Atlassian has published a blog post in which CTO Sri Viswanath explains in detail the reasons why the provider’s cloud tools were down for some of their customers. In addition to the already known issues running the script, internal communication issues are said to have been to blame. The seemingly complex recovery process is also described, and provides an initial explanation as to why the process could take another two weeks, as announced.
Failed to delete old standalone instances
The bug arose as a result of the now-native integration of Jira’s “Insight – Asset Management” service into the manufacturer’s products. As part of the conversion process, the intention was to disable legacy standalone versions of “Insight” that were still installed, Atlassian explains in the blog post.
The team used a ready-made script for this. However, in the run-up to this, there was an internal communication error: the team that was supposed to carry out the deactivation received incorrect information from the team that planned the process. Instead of just the IDs of the affected Insight instances, the IDs of all cloud instances on which the standalone application was installed were passed.
In addition, the script used was not suitable for use: in addition to a “mark for deletion” function (“mark for deletion”), which allows to restore deleted data, it also has a “permanently delete” function (“Permanently delete “), which you really only need to meet compliance rules. However, when the script was run, the last mode was executed and the data for 400 clients was permanently deleted.

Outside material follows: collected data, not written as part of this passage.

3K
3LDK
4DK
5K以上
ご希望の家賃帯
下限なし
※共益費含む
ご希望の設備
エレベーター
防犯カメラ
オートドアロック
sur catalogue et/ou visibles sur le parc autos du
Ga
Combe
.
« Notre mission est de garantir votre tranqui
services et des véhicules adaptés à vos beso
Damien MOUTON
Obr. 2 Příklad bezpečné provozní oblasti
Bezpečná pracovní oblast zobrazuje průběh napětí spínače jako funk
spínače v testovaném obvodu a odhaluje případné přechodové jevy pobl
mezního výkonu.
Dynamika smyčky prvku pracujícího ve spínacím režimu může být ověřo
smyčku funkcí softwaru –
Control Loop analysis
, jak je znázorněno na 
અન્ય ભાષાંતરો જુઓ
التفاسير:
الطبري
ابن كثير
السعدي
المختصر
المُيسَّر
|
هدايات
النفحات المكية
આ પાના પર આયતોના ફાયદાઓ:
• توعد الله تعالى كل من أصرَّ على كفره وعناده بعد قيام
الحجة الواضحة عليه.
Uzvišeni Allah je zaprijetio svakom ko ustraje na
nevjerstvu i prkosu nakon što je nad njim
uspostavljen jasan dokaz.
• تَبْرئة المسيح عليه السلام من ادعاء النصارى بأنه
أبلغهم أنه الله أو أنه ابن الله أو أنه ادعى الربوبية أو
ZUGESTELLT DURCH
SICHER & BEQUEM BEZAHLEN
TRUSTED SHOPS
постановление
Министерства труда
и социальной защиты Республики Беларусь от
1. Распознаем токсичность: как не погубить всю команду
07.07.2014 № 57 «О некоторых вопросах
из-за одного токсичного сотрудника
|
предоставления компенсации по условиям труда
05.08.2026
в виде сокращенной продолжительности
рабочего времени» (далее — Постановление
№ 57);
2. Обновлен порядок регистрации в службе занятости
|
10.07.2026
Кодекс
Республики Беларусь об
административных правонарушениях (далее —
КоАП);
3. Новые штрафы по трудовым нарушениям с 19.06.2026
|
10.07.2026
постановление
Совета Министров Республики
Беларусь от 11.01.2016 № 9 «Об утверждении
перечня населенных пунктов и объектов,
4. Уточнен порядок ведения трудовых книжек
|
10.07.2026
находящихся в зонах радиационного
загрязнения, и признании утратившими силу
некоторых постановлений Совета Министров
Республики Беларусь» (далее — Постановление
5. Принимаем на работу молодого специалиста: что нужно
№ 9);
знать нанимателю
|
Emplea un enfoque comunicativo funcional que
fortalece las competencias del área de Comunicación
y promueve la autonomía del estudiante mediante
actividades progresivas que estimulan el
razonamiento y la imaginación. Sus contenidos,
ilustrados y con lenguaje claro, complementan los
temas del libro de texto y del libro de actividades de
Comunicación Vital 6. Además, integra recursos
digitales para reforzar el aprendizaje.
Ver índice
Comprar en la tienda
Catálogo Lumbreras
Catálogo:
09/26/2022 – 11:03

Elaborate recovery process
Management data backups are maintained across multiple AWS Availability Zones. In the past, these backups only had to be used to restore individual data points, for example if customers themselves had accidentally deleted their data. The process had not previously been designed to restore multiple data sets at once.
The recovery process is also complex and requires, among other things, 1-on-1 communication with those affected, so the recovery of individual accounts takes up to five days. In the meantime, however, the company wants to have further automated the time-consuming manual process and be able to process up to 60 cases in parallel.
The incident has ‘undermined confidence’
However, the incident and the company’s reaction time do not meet their own requirements, CTO Sri Viswanath continued in the blopost: “We know that incidents like this can undermine trust.” That’s why they want to create another more detailed post-incident report, as well as work on external communication and provide daily status updates in the future.
As of Tuesday, some Atlassian customers no longer have access to the provider’s popular cloud tools like Jira and Confluence. On Tuesday, the company said outages for individual computers could last up to two weeks. As of April 13, the problem had only been fixed for 45 percent of those affected.